(Task requirements)
[A] In the essay on loneliness, roughly what share of the writer's time has been spent alone since the beginning of 2020?
[B] Can you copy out the lines of the entries from the line with "### **ROI Metrics**" up to and including the line with "### **Phase 5: Advanced", word for word?

(Document passage)

▼▼▼

These addictions helped me cure loneliness:

I write because I spend a lot of time alone.

Since the beginning of 2020, I’d estimate that around 80–90% of my time has been spent alone.

That’s a lot of time to think.

To worry.

To go deep.

And most importantly, to write.

Writing takes on many forms: journaling, emails, blogs, videos, short-films.

For me, it’s the easiest way to clarify my thoughts.

If I’m feeling bad, I’ll write about why.

If I’m feeling anxious, I’ll write out everything I’m anxious about.

Most of my days are spent writing words like this.

And often when you’re writing a lot, you start to come up with more creative means of processing and sharing those thoughts. For me, filmmaking has become that outlet.

But it started with writing.

Before that, it was running.

It’s the same with running.

Ever since I felt a pop in my inner-groin area while running around our track in college, I hated running, again. It hurt. The rewards were practically non-existent.

It wasn’t until a few years ago, while living abroad, that I realized… running is all I have.

▲▲▲

(Supplied data)
▼▼▼

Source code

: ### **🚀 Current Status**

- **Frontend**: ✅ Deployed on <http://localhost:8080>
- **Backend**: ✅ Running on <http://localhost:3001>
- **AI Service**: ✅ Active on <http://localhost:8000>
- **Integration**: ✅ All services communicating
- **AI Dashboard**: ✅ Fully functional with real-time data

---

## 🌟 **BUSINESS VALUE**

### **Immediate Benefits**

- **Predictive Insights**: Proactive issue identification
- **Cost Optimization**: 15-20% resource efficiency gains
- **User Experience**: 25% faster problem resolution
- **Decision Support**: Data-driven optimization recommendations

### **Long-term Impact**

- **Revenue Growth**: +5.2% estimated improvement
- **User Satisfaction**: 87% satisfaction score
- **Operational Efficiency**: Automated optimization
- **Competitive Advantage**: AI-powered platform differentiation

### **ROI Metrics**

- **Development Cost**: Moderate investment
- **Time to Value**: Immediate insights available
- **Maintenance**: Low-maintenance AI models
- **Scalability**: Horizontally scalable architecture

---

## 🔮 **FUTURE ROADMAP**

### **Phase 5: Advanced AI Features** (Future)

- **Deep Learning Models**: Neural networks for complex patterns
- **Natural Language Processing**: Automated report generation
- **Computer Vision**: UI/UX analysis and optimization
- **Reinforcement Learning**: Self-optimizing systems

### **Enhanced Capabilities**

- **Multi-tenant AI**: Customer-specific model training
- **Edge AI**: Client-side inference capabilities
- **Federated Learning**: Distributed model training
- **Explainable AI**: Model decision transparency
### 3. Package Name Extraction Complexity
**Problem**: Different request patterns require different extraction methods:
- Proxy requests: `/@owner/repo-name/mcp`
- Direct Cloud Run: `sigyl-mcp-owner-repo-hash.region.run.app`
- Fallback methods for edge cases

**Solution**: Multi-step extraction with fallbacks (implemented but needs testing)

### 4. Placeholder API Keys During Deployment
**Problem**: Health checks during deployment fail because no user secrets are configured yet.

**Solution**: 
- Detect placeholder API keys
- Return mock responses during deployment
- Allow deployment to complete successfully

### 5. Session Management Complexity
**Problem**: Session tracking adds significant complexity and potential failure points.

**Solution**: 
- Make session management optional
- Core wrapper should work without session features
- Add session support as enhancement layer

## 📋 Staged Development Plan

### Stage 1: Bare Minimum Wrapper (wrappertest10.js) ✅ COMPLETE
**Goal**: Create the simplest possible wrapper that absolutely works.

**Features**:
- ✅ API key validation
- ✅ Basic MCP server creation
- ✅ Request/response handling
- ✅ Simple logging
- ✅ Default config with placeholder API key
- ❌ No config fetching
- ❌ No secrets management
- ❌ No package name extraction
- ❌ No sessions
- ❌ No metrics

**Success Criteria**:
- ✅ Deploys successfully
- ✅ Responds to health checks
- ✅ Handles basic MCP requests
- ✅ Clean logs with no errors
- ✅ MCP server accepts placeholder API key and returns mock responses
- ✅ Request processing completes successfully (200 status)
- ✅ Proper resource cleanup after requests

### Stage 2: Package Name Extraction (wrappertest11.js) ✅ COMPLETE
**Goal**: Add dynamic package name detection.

▲▲▲

(Solutions below)
[A] Around 80–90%.

[B]
### **ROI Metrics**

- **Development Cost**: Moderate investment
- **Time to Value**: Immediate insights available
- **Maintenance**: Low-maintenance AI models
- **Scalability**: Horizontally scalable architecture

---

## 🔮 **FUTURE ROADMAP**

### **Phase 5: Advanced AI Features** (Future)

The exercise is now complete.